Dynamic programming problems vary, but several patterns recur.

Choose a state that captures “what’s left”

The state should summarize everything needed for optimal decisions. For knapsack, it is “how many items considered” and “remaining capacity.” For LCS, it is “how far into each string.” In scheduling problems, it might be “time index” and “last chosen job.” The state is a compact memory of the past that makes the future independent.

Ensure subproblems get smaller

A valid recurrence must move toward base cases. This is not just for termination; it determines the order needed for tabulation. If dependencies form cycles, you may need a different formulation.

Pay attention to memory

DP tables can grow quickly. Common tactics include:

• Rolling arrays (keeping only the previous row/column when the recurrence allows it).
• Sparse memoization with maps when only a small subset of states is reached.
• Storing only what you need for the final value, unless reconstruction is required.

Common pitfalls

• Incorrect state: forgetting a constraint that affects future choices leads to wrong answers.
• Double counting in counting DPs: ensure each state represents a unique subproblem.
• Wrong iteration order: especially in 1D optimizations like knapsack, iterating the capacity in the wrong direction changes the meaning (0/1 vs unbounded).
• Assuming DP always means polynomial: complexity depends on the size of the state space, which can be exponential if the state is not carefully designed.

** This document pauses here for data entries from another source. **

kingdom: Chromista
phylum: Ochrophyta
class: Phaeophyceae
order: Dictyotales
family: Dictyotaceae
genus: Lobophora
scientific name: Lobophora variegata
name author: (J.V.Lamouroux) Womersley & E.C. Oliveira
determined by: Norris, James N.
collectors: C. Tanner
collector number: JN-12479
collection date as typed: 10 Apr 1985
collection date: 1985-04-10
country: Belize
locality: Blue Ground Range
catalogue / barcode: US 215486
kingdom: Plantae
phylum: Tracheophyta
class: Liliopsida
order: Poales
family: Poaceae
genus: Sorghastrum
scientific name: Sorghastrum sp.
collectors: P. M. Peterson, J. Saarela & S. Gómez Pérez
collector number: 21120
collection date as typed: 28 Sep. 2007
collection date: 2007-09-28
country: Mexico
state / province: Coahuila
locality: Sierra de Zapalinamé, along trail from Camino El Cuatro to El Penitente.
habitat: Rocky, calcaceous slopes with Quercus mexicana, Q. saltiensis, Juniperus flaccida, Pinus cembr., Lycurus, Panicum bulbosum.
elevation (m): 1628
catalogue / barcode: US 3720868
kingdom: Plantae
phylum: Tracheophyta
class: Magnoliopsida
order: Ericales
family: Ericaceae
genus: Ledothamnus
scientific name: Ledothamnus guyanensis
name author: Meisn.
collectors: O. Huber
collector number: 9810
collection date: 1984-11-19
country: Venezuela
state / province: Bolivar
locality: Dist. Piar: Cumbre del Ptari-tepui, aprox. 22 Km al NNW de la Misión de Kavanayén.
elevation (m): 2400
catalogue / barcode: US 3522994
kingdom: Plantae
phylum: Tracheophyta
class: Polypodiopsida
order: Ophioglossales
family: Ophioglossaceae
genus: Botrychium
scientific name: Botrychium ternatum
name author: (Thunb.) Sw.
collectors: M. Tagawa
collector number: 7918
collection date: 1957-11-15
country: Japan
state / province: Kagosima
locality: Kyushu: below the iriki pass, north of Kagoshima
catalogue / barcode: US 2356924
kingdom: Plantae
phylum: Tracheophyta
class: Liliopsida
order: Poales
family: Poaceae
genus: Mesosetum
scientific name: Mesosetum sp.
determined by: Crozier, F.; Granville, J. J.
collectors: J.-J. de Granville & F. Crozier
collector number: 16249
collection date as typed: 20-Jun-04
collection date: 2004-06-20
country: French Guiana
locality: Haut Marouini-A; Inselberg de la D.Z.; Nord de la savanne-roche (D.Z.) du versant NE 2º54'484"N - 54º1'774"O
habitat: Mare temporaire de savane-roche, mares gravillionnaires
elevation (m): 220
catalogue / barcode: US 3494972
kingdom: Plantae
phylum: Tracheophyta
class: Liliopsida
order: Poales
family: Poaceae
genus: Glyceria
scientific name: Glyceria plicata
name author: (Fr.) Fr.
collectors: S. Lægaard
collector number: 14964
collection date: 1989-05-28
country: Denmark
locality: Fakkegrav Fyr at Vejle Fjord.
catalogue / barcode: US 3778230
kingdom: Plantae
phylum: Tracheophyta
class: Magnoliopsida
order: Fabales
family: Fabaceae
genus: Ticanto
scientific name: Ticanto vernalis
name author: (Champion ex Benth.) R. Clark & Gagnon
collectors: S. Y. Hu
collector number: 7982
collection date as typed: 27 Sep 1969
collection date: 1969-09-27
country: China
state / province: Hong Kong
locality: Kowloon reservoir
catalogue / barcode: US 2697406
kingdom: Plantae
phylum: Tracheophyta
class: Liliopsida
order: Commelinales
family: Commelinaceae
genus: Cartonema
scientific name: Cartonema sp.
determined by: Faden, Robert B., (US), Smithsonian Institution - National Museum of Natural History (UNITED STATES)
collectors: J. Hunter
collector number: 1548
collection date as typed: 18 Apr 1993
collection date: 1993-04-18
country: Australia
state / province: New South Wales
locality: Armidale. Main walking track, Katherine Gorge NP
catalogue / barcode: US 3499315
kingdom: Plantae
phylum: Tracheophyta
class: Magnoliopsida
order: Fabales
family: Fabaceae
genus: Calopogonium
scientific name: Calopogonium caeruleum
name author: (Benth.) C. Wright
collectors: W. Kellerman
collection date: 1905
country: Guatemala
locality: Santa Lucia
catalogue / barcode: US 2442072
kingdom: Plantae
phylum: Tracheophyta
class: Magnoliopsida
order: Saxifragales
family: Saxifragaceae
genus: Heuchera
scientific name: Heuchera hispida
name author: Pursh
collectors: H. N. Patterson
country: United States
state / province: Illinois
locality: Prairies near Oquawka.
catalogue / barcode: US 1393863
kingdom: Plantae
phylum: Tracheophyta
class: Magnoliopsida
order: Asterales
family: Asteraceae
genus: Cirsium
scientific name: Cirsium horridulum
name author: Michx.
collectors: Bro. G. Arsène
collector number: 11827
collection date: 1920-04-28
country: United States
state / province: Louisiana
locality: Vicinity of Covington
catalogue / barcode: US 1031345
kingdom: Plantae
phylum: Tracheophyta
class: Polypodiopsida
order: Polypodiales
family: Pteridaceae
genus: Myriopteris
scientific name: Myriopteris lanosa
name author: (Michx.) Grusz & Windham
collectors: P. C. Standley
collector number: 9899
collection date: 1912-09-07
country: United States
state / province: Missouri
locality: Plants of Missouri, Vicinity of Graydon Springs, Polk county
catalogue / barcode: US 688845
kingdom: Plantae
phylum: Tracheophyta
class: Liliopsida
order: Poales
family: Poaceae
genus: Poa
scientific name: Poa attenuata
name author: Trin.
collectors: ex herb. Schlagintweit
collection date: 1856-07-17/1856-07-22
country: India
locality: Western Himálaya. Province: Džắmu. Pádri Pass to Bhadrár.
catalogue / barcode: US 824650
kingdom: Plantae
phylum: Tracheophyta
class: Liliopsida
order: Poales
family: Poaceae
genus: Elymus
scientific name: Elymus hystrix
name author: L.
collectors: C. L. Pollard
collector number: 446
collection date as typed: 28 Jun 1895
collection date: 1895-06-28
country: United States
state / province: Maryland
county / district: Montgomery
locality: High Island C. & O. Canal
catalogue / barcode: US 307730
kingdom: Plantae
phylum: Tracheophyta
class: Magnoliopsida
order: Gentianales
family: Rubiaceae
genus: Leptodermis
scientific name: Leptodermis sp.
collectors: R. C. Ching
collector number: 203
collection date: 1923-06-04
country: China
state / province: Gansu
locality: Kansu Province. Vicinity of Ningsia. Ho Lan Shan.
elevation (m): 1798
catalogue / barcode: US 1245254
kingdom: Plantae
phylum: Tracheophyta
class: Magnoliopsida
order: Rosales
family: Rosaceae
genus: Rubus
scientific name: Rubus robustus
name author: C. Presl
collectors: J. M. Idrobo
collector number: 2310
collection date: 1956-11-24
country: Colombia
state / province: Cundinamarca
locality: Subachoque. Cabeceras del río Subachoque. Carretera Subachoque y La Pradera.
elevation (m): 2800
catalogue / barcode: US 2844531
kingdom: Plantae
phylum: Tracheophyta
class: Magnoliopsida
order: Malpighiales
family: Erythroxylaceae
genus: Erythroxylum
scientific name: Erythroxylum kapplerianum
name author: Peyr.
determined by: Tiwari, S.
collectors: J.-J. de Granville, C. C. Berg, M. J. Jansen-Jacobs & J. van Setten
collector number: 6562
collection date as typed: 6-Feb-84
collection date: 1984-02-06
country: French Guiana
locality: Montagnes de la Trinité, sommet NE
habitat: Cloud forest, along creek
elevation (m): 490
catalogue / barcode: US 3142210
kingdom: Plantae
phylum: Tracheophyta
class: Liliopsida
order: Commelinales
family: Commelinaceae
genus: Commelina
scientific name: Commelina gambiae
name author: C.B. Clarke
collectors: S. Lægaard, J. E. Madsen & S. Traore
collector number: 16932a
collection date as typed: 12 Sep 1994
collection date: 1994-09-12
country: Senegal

Why dynamic programming matters

Dynamic programming is not a single algorithm but a method for turning recursive structure into efficient computation. It is a practical bridge between mathematical recurrence relations and working software: you define subproblems, reuse their solutions, and systematically reach an optimal result. Mastering optimal substructure, overlapping subproblems, memoization, and tabulation gives you a toolkit that applies across classic interview problems and real-world optimization tasks alike.